Laura Hall

Personal information
- Born: February 20, 2003 (age 23) Salmon Arm, British Columbia, Canada

Sport
- Country: Canada
- Sport: Speed skating
- Event(s): 3000 m, 5000 m

Medal record
Women's speed skating
Representing Canada
Winter World University Games
| Gold medal – first place | 2023 Lake Placid | 3000 m |
Four Continents Championships
| Silver medal – second place | 2022 Calgary | 3000 m |
| Silver medal – second place | 2022 Calgary | Team pursuit |

= Laura Hall (speed skater) =

Canadian speed skater (born 2003)

Laura Hall (born February 20, 2003) is a Canadian speed skater. Hall competes primarily in the longer distances of 3000 m and 5000 m.

==Career==
Hall's first major competition was the 2019 Canada Winter Games in Red Deer, Alberta, where Hall won a bronze medal in the team pursuit.

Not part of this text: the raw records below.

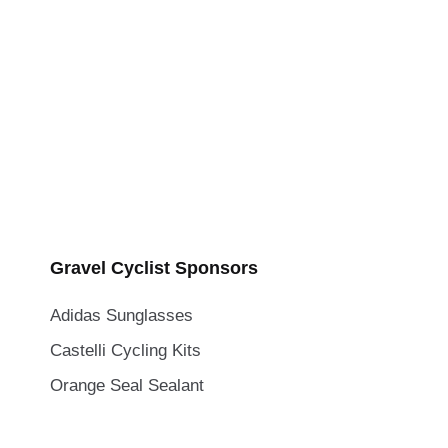
Gravel Cyclist Sponsors
Adidas Sunglasses
Castelli Cycling Kits
Orange Seal Sealant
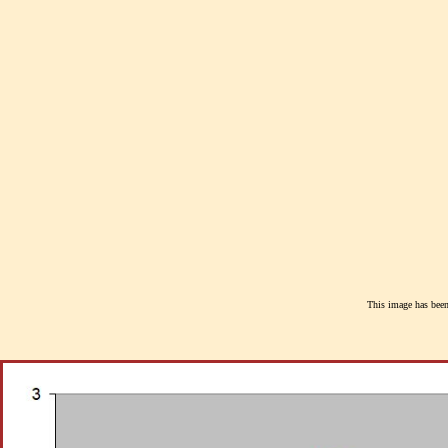
This image has been 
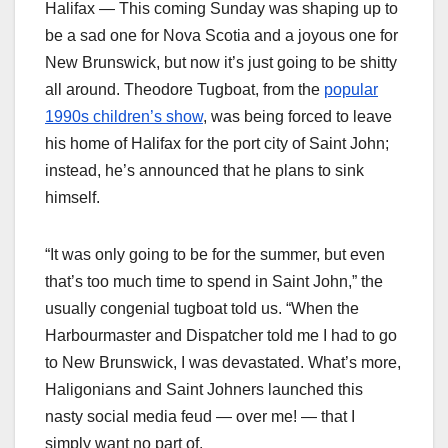
Halifax — This coming Sunday was shaping up to
be a sad one for Nova Scotia and a joyous one for
New Brunswick, but now it’s just going to be shitty
all around. Theodore Tugboat, from the
popular
1990s children’s show
, was being forced to leave
his home of Halifax for the port city of Saint John;
instead, he’s announced that he plans to sink
himself.
“It was only going to be for the summer, but even
that’s too much time to spend in Saint John,” the
usually congenial tugboat told us. “When the
Harbourmaster and Dispatcher told me I had to go
to New Brunswick, I was devastated. What’s more,
Haligonians and Saint Johners launched this
nasty social media feud — over me! — that I
simply want no part of.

At the 2022 Four Continents Speed Skating Championships in Calgary, Hall won two silver medals: the women's 3000 metres, and was part of the women's team pursuit. At the 2023 World University Games in Lake Placid, Hall won the gold medal in the women's 3000 metres event.

==Personal life==
Hall's father is Michael Hall, who competed in speed skating for Canada at the 1994 Winter Olympics. Hall's brother, Daniel Hall is also a competitive speed skater.